Stronger Links in Framework Supply Chains

Single Sourced Framework Agreements help Highways Authorities balance increasing highway capacity demands with reducing capital and operational budgets.

Finding the right framework partner will unlock significant added value and performance benefits through a long-term partnership. But don’t forget, the performance of the framework supplier relies on a supply chain and subcontractors.

Relationships and performance management with this wider supply network will directly impact the value delivered through the framework. They determine whether there is a strong and collaborative framework supply chain – one that strengthens the framework team – or a potential weak link.

A strong framework team will draw knowledge and innovation from all partners to identify more efficient ways to maximise highway capacity and reduce disruption.

Any potential framework partner should be able to evidence long-term collaborative relationships with trusted suppliers. New suppliers should be subject to rigorous selection.

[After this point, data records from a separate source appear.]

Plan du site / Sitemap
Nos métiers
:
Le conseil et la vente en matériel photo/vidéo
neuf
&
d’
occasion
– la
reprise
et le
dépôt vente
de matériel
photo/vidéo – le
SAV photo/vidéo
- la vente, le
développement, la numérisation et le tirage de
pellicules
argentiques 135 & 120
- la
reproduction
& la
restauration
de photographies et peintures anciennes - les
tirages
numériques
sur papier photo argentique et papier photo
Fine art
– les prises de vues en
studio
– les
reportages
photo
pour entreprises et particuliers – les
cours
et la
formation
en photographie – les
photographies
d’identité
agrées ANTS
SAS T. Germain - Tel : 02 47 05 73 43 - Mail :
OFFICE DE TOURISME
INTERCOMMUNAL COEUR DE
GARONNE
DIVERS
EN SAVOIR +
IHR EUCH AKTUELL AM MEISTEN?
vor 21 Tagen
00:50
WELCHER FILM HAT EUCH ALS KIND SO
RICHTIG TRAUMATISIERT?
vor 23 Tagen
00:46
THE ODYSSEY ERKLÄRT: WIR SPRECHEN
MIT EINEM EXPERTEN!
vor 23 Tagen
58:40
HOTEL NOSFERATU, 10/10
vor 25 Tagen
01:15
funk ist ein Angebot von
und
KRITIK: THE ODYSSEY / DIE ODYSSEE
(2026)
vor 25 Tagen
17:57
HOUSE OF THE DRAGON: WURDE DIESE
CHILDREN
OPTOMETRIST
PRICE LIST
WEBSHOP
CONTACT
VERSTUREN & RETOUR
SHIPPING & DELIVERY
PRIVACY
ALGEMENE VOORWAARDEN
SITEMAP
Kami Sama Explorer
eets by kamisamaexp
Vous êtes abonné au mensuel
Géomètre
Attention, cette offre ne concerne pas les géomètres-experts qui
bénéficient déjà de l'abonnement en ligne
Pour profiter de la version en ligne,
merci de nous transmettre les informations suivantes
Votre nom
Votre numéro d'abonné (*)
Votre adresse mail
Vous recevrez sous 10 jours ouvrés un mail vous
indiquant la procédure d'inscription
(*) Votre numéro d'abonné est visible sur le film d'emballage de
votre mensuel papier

A balanced scorecard approach is an effective way to select and monitor suppliers that will add value to the framework. Collaboration, trust, honesty and integrity are as important as good technical delivery.
Supplier protocols should clearly set out expectations for suppliers and commitments from the main contractor to the supply chain.

Performance Monitoring
Supervision of suppliers should be indistinguishable from the framework contractor’s own workforce.
Formal scoring should be applied by the site management team on each project, with each score combined to provide a picture of the overall performance of the supplier. Suppliers should also score the main contractor so they can improve management and communication.
360-degree scoring is an effective way to assess performance against a range of performance indicators. The scores achieved should affect the ability to bid or deliver work in future so there is a continuous incentive for each supplier to drive up performance.
A Fair Culture Assessment (FCA) process is an effective way to learn from issues and non-conformity by identifying root causes and remedies. Performance issues often have multiple causes and the FCA evaluates the relative importance of those causes.

Working Together
Integrated working is essential, recognising the skills and expertise suppliers bring.
And openness about forward workload enables the supply chain to invest in the framework with confidence.

When we talk about our people at Osborne we mean our employees and our highly valued suppliers. By working openly and collaboratively we can create a strong and continuous value chain with no weak links. Through this we can improve productivity and balance increasing highway capacity demands with ever reducing capital and operational budgets.